### Directions
Pick the lines holding the string "optical" out of the records and copy them.

### Study material
>>>>>

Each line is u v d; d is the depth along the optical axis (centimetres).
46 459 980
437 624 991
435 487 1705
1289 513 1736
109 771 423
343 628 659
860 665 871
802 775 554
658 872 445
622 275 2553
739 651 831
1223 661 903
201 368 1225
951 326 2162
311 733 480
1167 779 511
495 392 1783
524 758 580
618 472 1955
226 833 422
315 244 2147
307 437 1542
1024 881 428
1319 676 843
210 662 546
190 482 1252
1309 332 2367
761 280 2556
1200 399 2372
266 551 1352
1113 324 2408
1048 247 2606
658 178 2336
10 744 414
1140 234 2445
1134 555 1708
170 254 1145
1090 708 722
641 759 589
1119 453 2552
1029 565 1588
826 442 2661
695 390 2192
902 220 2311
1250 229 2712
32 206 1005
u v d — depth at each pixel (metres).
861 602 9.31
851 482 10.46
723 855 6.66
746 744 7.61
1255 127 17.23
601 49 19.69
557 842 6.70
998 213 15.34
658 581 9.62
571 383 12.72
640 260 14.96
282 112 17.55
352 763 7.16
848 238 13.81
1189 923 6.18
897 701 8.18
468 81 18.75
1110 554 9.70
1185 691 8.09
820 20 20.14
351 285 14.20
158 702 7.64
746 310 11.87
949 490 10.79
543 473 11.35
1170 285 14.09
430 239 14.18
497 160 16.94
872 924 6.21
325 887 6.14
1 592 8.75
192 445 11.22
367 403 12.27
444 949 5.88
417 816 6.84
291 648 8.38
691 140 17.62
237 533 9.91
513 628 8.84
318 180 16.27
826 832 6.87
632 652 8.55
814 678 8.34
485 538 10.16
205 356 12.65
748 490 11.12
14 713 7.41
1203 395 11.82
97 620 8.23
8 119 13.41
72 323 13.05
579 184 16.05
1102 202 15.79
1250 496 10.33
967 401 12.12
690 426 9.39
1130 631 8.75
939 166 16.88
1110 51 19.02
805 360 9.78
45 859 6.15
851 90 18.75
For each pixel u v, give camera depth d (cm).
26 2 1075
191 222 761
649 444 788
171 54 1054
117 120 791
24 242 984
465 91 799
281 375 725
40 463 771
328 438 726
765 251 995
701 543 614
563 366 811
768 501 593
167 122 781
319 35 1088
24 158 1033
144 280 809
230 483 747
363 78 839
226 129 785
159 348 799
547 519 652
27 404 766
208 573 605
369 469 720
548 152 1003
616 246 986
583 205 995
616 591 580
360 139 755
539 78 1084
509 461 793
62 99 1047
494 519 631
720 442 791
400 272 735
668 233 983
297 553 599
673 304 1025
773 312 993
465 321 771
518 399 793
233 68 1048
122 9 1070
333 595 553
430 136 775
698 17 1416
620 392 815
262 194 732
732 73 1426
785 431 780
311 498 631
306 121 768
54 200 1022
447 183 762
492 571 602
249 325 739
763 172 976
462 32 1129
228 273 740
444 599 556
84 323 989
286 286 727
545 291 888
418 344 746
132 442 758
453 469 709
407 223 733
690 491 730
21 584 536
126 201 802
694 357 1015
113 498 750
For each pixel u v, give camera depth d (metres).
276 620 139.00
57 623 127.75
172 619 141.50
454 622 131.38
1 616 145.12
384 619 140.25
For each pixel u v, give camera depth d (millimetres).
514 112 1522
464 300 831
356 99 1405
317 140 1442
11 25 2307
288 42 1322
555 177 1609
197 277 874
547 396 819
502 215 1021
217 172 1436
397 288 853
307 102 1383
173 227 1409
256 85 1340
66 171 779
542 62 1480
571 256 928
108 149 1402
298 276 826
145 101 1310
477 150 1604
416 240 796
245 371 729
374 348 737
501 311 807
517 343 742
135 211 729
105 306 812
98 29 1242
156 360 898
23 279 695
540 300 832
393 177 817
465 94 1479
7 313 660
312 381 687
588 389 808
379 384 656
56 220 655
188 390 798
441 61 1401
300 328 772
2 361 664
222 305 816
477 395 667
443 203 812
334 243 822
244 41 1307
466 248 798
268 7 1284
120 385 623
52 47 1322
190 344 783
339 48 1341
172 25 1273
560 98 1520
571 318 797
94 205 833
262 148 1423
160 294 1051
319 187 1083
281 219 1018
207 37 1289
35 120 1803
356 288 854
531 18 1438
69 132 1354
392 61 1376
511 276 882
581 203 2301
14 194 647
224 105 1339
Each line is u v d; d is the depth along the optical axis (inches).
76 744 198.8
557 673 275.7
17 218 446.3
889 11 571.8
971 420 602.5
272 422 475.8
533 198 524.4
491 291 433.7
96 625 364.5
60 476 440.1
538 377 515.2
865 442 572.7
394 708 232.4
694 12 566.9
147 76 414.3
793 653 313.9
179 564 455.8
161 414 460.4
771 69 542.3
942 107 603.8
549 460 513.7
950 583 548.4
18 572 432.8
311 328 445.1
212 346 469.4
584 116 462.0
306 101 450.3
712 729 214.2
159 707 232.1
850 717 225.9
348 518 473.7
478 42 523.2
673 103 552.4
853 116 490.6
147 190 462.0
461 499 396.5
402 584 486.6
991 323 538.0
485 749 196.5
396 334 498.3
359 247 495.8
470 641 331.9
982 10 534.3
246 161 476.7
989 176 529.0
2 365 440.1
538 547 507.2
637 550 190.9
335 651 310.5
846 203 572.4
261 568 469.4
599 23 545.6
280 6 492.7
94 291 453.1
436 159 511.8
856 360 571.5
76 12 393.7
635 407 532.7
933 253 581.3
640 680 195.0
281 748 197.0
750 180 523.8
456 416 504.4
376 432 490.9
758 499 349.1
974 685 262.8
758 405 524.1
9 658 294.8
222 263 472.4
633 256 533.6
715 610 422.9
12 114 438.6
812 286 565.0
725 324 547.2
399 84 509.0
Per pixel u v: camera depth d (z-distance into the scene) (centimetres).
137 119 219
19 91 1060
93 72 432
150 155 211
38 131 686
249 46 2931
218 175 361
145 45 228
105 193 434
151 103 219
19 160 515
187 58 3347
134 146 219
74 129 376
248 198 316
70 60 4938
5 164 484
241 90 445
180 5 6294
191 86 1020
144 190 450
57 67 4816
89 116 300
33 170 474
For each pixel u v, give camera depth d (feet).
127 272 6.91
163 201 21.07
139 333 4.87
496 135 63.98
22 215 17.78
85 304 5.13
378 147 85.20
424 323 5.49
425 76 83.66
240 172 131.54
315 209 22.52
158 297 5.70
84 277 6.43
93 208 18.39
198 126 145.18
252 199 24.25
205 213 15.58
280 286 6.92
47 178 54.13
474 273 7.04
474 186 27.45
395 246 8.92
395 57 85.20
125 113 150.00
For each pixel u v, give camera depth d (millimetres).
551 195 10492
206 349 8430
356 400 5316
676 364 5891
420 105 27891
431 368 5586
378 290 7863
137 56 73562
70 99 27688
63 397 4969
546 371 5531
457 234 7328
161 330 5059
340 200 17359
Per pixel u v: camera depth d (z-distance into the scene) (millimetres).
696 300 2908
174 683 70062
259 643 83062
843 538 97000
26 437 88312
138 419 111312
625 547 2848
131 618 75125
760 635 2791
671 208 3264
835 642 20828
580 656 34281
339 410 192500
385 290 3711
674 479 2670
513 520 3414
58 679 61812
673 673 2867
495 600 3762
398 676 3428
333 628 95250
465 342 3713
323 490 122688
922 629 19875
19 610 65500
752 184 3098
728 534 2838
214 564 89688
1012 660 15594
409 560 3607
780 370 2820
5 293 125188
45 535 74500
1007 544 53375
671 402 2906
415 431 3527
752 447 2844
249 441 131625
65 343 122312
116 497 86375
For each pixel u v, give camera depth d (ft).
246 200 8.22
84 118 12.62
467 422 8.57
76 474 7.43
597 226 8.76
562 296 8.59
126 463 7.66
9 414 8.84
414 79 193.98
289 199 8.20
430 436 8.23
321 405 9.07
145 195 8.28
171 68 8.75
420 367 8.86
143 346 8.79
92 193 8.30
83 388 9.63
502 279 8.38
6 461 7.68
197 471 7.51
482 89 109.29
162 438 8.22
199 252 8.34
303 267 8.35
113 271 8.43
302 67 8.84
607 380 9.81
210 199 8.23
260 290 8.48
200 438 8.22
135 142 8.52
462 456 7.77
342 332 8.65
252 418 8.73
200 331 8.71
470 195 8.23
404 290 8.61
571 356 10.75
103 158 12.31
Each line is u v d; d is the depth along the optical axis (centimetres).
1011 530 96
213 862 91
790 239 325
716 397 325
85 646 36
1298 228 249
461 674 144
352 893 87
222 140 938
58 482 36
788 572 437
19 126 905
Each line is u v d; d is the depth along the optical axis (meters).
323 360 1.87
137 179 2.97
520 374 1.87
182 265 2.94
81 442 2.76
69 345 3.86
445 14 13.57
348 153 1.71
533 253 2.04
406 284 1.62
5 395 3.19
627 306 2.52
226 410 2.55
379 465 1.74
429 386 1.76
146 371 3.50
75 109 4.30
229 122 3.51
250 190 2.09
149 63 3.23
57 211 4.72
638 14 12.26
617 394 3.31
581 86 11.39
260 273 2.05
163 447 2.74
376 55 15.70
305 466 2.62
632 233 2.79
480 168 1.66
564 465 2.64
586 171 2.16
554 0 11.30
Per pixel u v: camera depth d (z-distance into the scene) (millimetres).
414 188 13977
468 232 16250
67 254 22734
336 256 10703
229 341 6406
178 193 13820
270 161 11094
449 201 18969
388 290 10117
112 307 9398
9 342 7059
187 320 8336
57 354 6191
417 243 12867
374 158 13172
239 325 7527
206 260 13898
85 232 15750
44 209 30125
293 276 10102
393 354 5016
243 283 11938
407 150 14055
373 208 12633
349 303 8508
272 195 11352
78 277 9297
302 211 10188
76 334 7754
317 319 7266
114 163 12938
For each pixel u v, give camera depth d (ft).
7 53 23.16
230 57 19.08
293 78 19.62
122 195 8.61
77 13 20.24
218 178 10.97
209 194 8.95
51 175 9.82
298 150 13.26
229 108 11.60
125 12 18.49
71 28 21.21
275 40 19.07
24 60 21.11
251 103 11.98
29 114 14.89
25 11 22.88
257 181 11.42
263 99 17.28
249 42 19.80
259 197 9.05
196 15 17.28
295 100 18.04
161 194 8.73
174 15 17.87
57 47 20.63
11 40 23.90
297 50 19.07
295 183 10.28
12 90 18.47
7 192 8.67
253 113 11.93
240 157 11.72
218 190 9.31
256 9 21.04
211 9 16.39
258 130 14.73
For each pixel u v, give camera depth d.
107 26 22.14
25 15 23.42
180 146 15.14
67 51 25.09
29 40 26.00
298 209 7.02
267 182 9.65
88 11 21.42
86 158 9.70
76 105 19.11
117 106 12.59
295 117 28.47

<<<<<

### Result for this task
Each line is u v d; d is the depth along the optical axis (centimetres).
Each line is u v d; d is the depth along the optical axis (inches).
Each line is u v d; d is the depth along the optical axis (centimetres).
Each line is u v d; d is the depth along the optical axis (meters).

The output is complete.